Description of the task — When a line contains the string "supply", it counts once; give the total of such lines in the entries below and nothing else.

Given data —
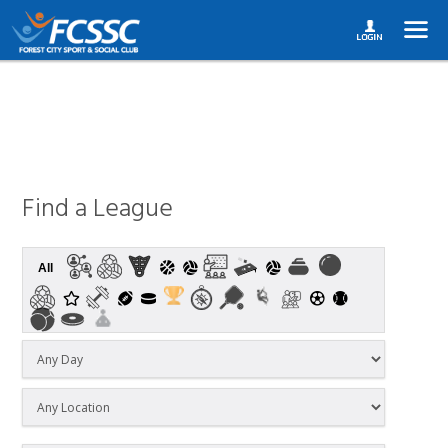
Find a League
All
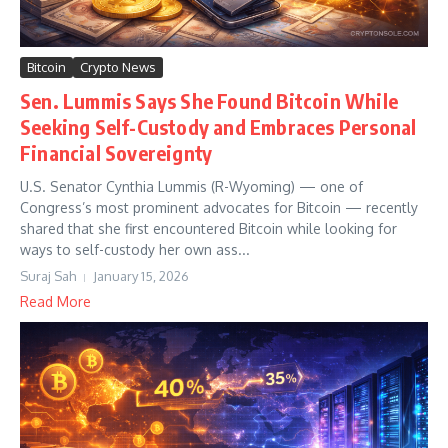
Bitcoin
Crypto News
Sen. Lummis Says She Found Bitcoin While
Seeking Self-Custody and Embraces Personal
Financial Sovereignty
U.S. Senator Cynthia Lummis (R-Wyoming) — one of
Congress’s most prominent advocates for Bitcoin — recently
shared that she first encountered Bitcoin while looking for
ways to self-custody her own ass...
Suraj Sah
January 15, 2026
Read More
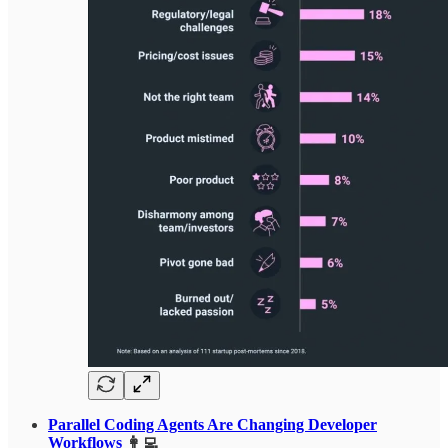
Parallel Coding Agents Are Changing Developer
Workflows
👩‍💻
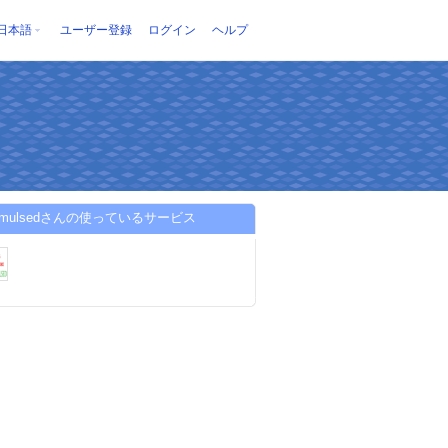
日本語
ユーザー登録
ログイン
ヘルプ
aqmulsedさんの使っているサービス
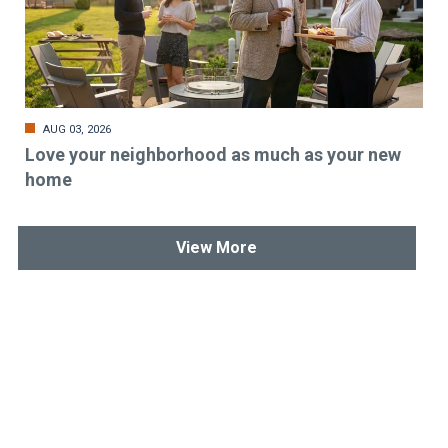
AUG 03, 2026
Love your neighborhood as much as your new
home
View More
Stay up-to-date & in-the-know.
Subscribe today!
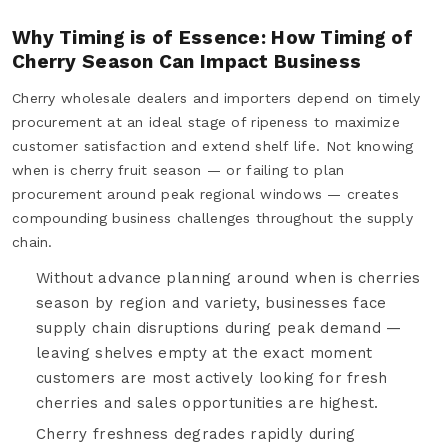
Why Timing is of Essence: How Timing of
Cherry Season Can Impact Business
Cherry wholesale dealers and importers depend on timely
procurement at an ideal stage of ripeness to maximize
customer satisfaction and extend shelf life. Not knowing
when is cherry fruit season — or failing to plan
procurement around peak regional windows — creates
compounding business challenges throughout the supply
chain.
Without advance planning around when is cherries
season by region and variety, businesses face
supply chain disruptions during peak demand —
leaving shelves empty at the exact moment
customers are most actively looking for fresh
cherries and sales opportunities are highest.
Cherry freshness degrades rapidly during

Answer section — 2